Untuk memperkuat klaimnya, mereka mengatakan, semua medali Olimpiade terbuat dari sampah elektronik berupa ponsel bekas yang telah didaur ulang.
Kerangka kasur diketahui terbuat dari kardus daur ulang sepanjang sekitar 2 meter. Pada salah satu bagian sisi atas serta bawahnya dibuat bersekat tinggi. Konstruksinya pun cukup kokoh guna menopang beban mencapai dua orang.
Pihak produsen kasur, Arweave, turut mengklaim, kasur buatan mereka bisa menahan beban sampai 200 kilogram serta telah melalui tes yang ketat.
Selain tentang alas tidur yang menyita perhatian publik, pihak penyelenggara juga dikabarkan akan membagikan 160 ribu buah karet pengaman kepada atlet yang berpartisipasi. Sehingga, masing- masing atlet mendapat jatah 14 buah.
Meski demikian, karet pengaman yang telah diberikan tak dimaksudkan untuk digunakan di area Kampung Olimpiade. Mereka mengklaim, kondom itu hanya sebagai oleh-oleh guna dibawa pulang atlet ke negeri asalnya masing-masing.
Suvenir berupa alat pengaman itu juga untuk membantu pihak penyelenggara guna mendukung kampanyenya dalam meningkatkan kesadaran akan bahaya HIV/AIDS kepada masyarakat global.
Bukankah cukup aneh saat mengetahui fakta bahwa mereka membagikan karet pengaman, tetapi tak mengijinkan para atlet melakukan hubungan seksual?
Alih-alih kondom, kenapa mereka tidak membagikan cinderamata khas Jepang untuk mempopulerkan budaya mereka?

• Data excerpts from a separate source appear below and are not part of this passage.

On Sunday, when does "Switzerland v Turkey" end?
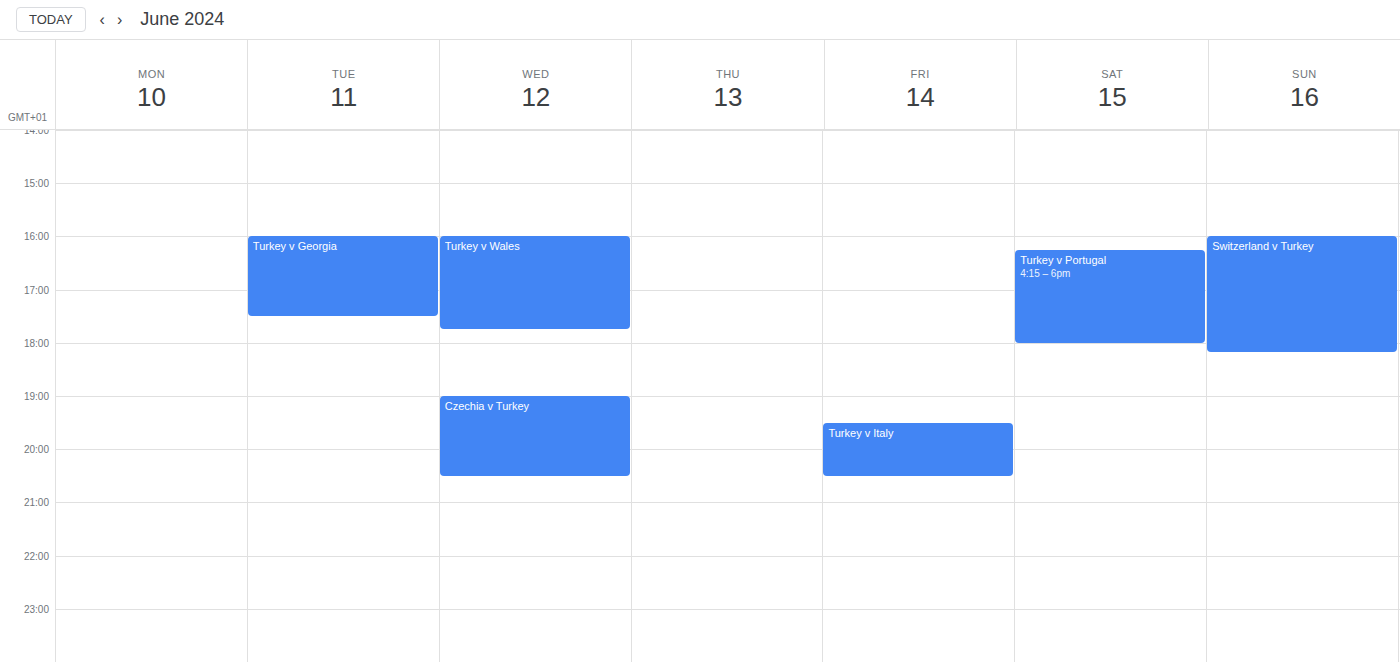
6:10 PM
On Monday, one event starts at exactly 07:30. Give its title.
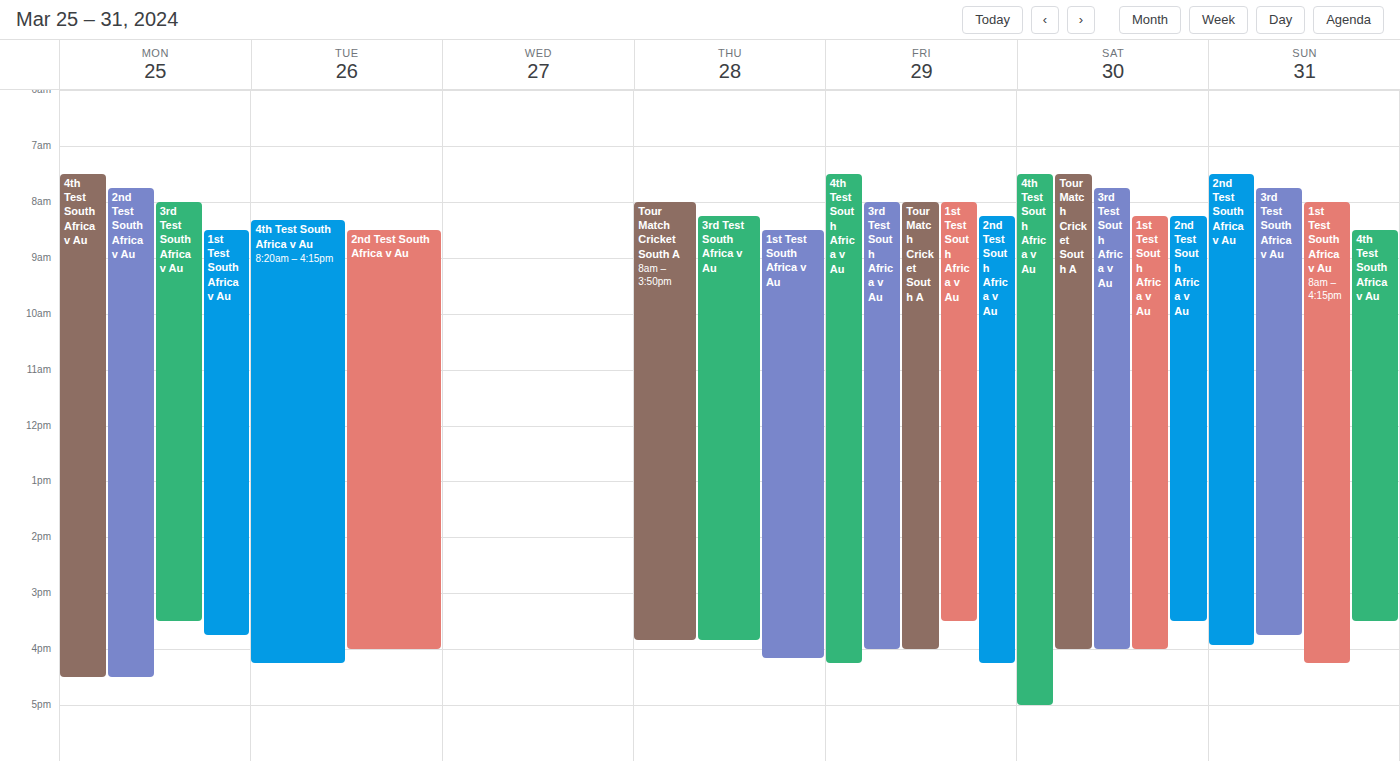
"4th Test South Africa v Au"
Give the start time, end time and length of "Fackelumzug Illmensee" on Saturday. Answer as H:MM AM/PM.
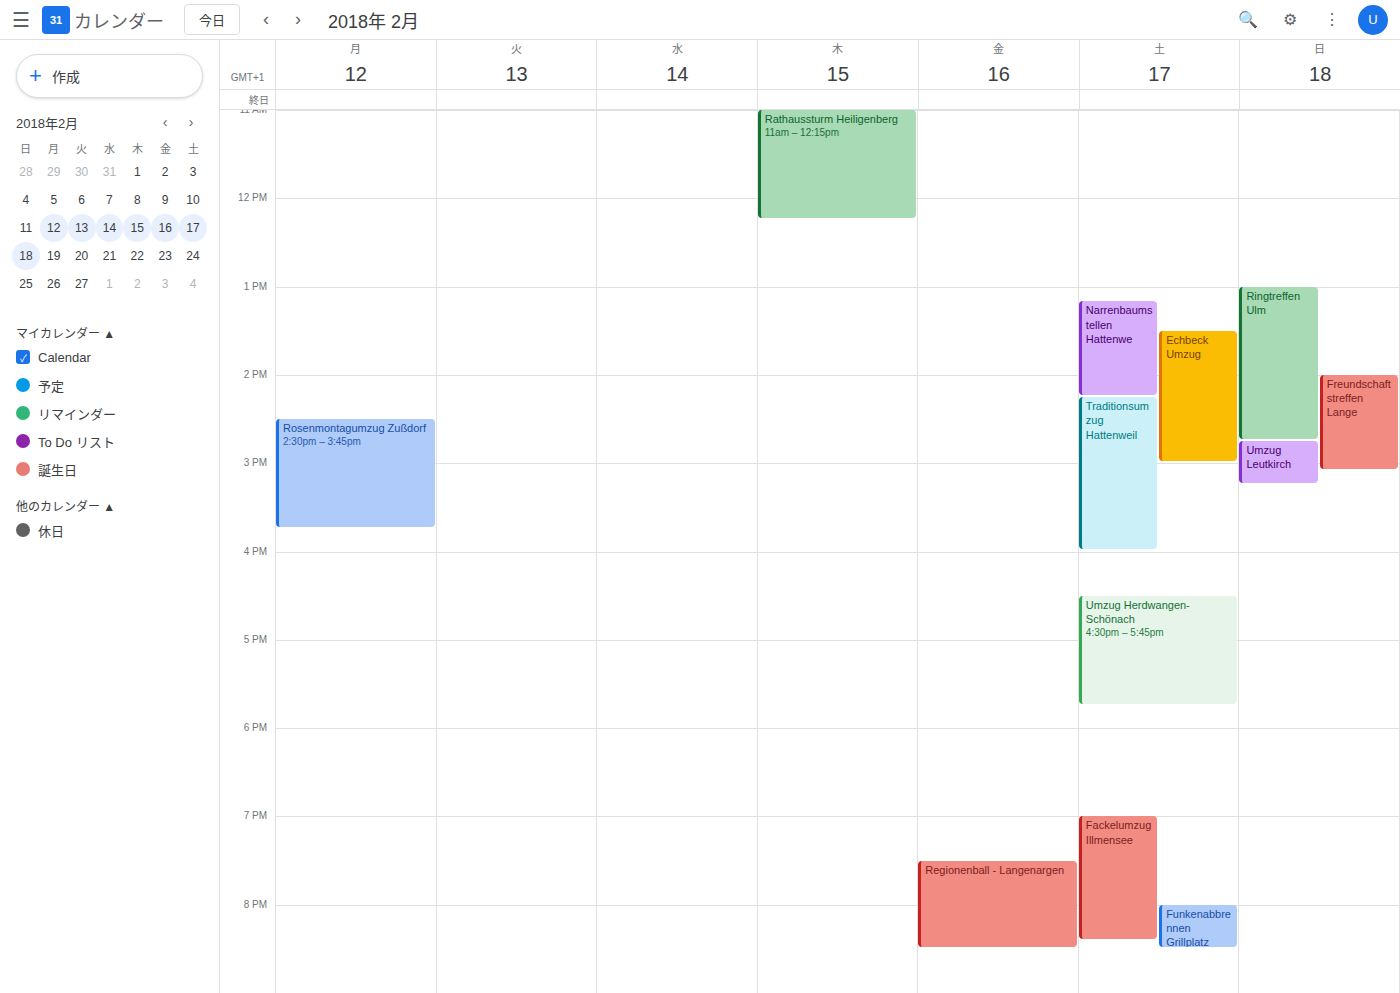
7:00 PM to 8:25 PM, 1 hour 25 minutes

Benarkah suvenir kondom hanya untuk kampanye bahaya HIV/AIDS?
Kala Skandal Jadi Tradisi
Praktik hubungan seksual di Kampung Olimpiade sudah menjadi buah bibir di antara para atlet selama lebih dari tiga dekade. Namun, hal itu hanya menjadi rahasia umum di kalangan mereka.
Ide bahwa pria dan wanita yang sudah mencapai puncak performa fisik, akan melakukan 'puasa seks', terbantahkan manakala sekitar 8.500 buah kondom mulai dibagikan kepada para atlet pada Olimpiade Seoul, Korea Selatan, 1988.